[Available data Boundary: Start]
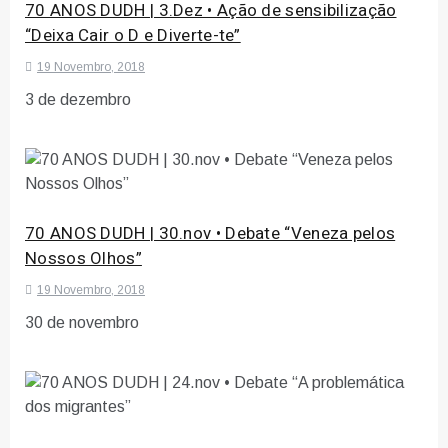
70 ANOS DUDH | 3.Dez • Ação de sensibilização
“Deixa Cair o D e Diverte-te”
19 Novembro, 2018
3 de dezembro
70 ANOS DUDH | 30.nov • Debate “Veneza pelos
Nossos Olhos”
19 Novembro, 2018
30 de novembro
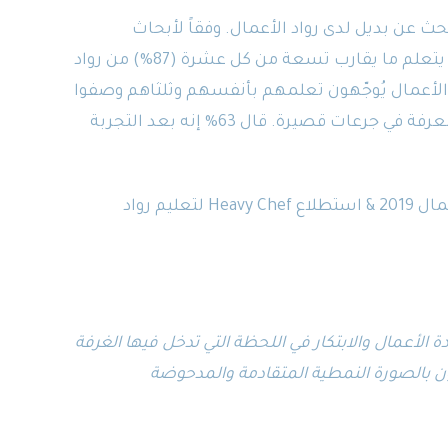
بحث عن بديل لدى رواد الأعمال. وفقاً لأبحاث
مؤسسة Heavy Chef في مجال التعليم الريادي، يتعلم ما يقارب تسعة من كل عشرة (87%) من رواد
التجربة والخطأ. 69% من رواد الأعمال يُوجّهون تعلمهم بأنفسهم وثلثاهم وصفوا
أنفسهم بأنهم متعلمون دائمون، يكتسبون المعرفة في جرعات قصيرة. قال 63% إنه بعد التجربة
&
استطلاع Heavy Chef لتعليم رواد
الأعمال والابتكار في اللحظة التي تدخل فيها الغرفة
هل لا يزالون يؤمنون بالصورة النمطية المتقادمة والمدحوضة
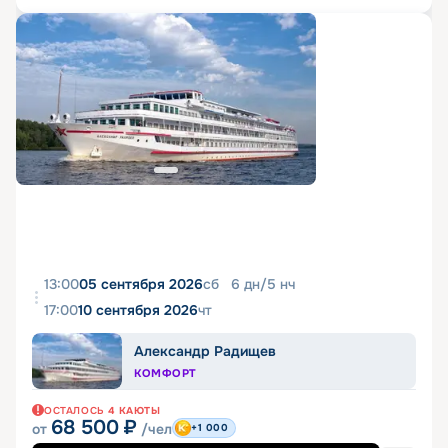
13:00
05 сентября 2026
сб
6
дн
/
5
нч
17:00
10 сентября 2026
чт
Александр Радищев
КОМФОРТ
ОСТАЛОСЬ
4
КАЮТЫ
68 500
₽
от
/чел
+1 000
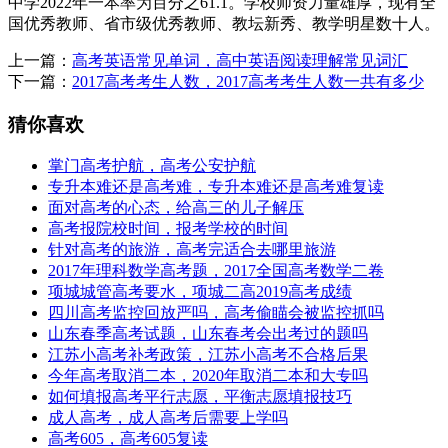
中学2022年一本率为百分之61.1。学校师资力量雄厚，现有全
国优秀教师、省市级优秀教师、教坛新秀、教学明星数十人。
上一篇：
高考英语常见单词，高中英语阅读理解常见词汇
下一篇：
2017高考考生人数，2017高考考生人数一共有多少
猜你喜欢
掌门高考护航，高考公安护航
专升本难还是高考难，专升本难还是高考难复读
面对高考的心态，给高三的儿子解压
高考报院校时间，报考学校的时间
针对高考的旅游，高考完适合去哪里旅游
2017年理科数学高考题，2017全国高考数学二卷
项城城管高考要水，项城二高2019高考成绩
四川高考监控回放严吗，高考偷瞄会被监控抓吗
山东春季高考试题，山东春考会出考过的题吗
江苏小高考补考政策，江苏小高考不合格后果
今年高考取消二本，2020年取消二本和大专吗
如何填报高考平行志愿，平衡志愿填报技巧
成人高考，成人高考后需要上学吗
高考605，高考605复读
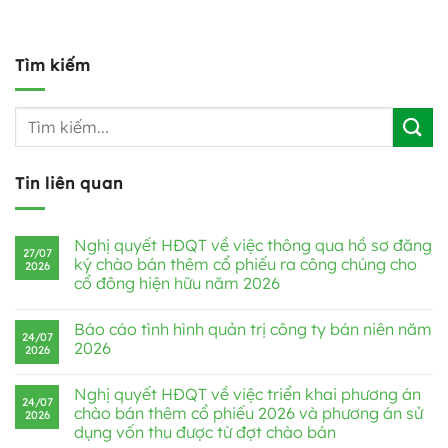
Tìm kiếm
Tin liên quan
Nghị quyết HĐQT về việc thông qua hồ sơ đăng
27/07
ký chào bán thêm cổ phiếu ra công chúng cho
2026
cổ đông hiện hữu năm 2026
Báo cáo tình hình quản trị công ty bán niên năm
24/07
2026
2026
Nghị quyết HĐQT về việc triển khai phương án
24/07
chào bán thêm cổ phiếu 2026 và phương án sử
2026
dụng vốn thu được từ đợt chào bán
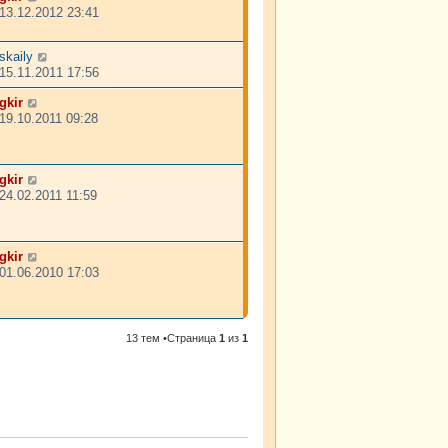
13.12.2012 23:41
skaily
15.11.2011 17:56
gkir
19.10.2011 09:28
gkir
24.02.2011 11:59
gkir
01.06.2010 17:03
13 тем •Страница
1
из
1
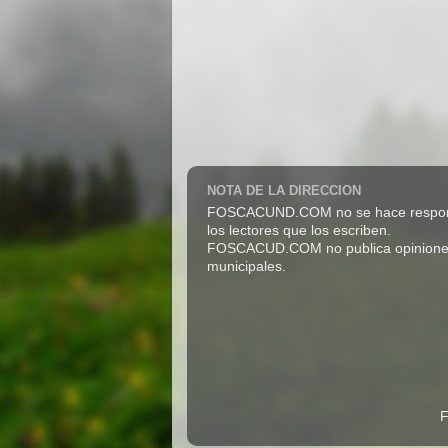
NOTA DE LA DIRECCION
FOSCACUND.COM no se hace responsabl
los lectores que los escriben.
FOSCACUD.COM no publica opiniones pro
municipales.
F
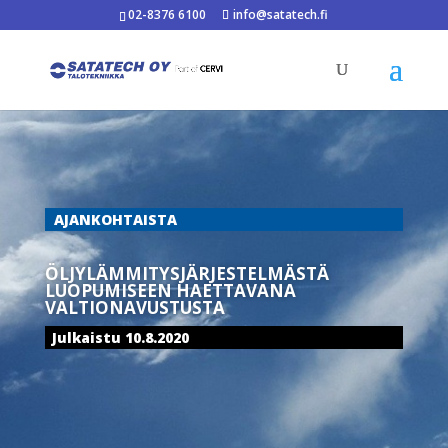
02-8376 6100
info@satatech.fi
AJANKOHTAISTA
ÖLJYLÄMMITYSJÄRJESTELMÄSTÄ
LUOPUMISEEN HAETTAVANA
VALTIONAVUSTUSTA
Julkaistu 10.8.2020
[Available data Boundary: End]
Aim of the exercise
Copy all the entries above exactly as they stand, except for the pictures.

Response below
70 ANOS DUDH | 3.Dez • Ação de sensibilização
“Deixa Cair o D e Diverte-te”
19 Novembro, 2018
3 de dezembro
70 ANOS DUDH | 30.nov • Debate “Veneza pelos
Nossos Olhos”
19 Novembro, 2018
30 de novembro
بحث عن بديل لدى رواد الأعمال. وفقاً لأبحاث
مؤسسة Heavy Chef في مجال التعليم الريادي، يتعلم ما يقارب تسعة من كل عشرة (87%) من رواد
التجربة والخطأ. 69% من رواد الأعمال يُوجّهون تعلمهم بأنفسهم وثلثاهم وصفوا
أنفسهم بأنهم متعلمون دائمون، يكتسبون المعرفة في جرعات قصيرة. قال 63% إنه بعد التجربة
&
استطلاع Heavy Chef لتعليم رواد
الأعمال والابتكار في اللحظة التي تدخل فيها الغرفة
هل لا يزالون يؤمنون بالصورة النمطية المتقادمة والمدحوضة
13:00
05 сентября 2026
сб
6
дн
/
5
нч
17:00
10 сентября 2026
чт
Александр Радищев
КОМФОРТ
ОСТАЛОСЬ
4
КАЮТЫ
68 500
₽
от
/чел
+1 000
中学2022年一本率为百分之61.1。学校师资力量雄厚，现有全
国优秀教师、省市级优秀教师、教坛新秀、教学明星数十人。
上一篇：
高考英语常见单词，高中英语阅读理解常见词汇
下一篇：
2017高考考生人数，2017高考考生人数一共有多少
猜你喜欢
掌门高考护航，高考公安护航
专升本难还是高考难，专升本难还是高考难复读
面对高考的心态，给高三的儿子解压
高考报院校时间，报考学校的时间
针对高考的旅游，高考完适合去哪里旅游
2017年理科数学高考题，2017全国高考数学二卷
项城城管高考要水，项城二高2019高考成绩
四川高考监控回放严吗，高考偷瞄会被监控抓吗
山东春季高考试题，山东春考会出考过的题吗
江苏小高考补考政策，江苏小高考不合格后果
今年高考取消二本，2020年取消二本和大专吗
如何填报高考平行志愿，平衡志愿填报技巧
成人高考，成人高考后需要上学吗
高考605，高考605复读
Tìm kiếm
Tin liên quan
Nghị quyết HĐQT về việc thông qua hồ sơ đăng
27/07
ký chào bán thêm cổ phiếu ra công chúng cho
2026
cổ đông hiện hữu năm 2026
Báo cáo tình hình quản trị công ty bán niên năm
24/07
2026
2026
Nghị quyết HĐQT về việc triển khai phương án
24/07
chào bán thêm cổ phiếu 2026 và phương án sử
2026
dụng vốn thu được từ đợt chào bán
13.12.2012 23:41
skaily
15.11.2011 17:56
gkir
19.10.2011 09:28
gkir
24.02.2011 11:59
gkir
01.06.2010 17:03
13 тем •Страница
1
из
1
NOTA DE LA DIRECCION
FOSCACUND.COM no se hace responsabl
los lectores que los escriben.
FOSCACUD.COM no publica opiniones pro
municipales.
F
02-8376 6100
info@satatech.fi
AJANKOHTAISTA
ÖLJYLÄMMITYSJÄRJESTELMÄSTÄ
LUOPUMISEEN HAETTAVANA
VALTIONAVUSTUSTA
Julkaistu 10.8.2020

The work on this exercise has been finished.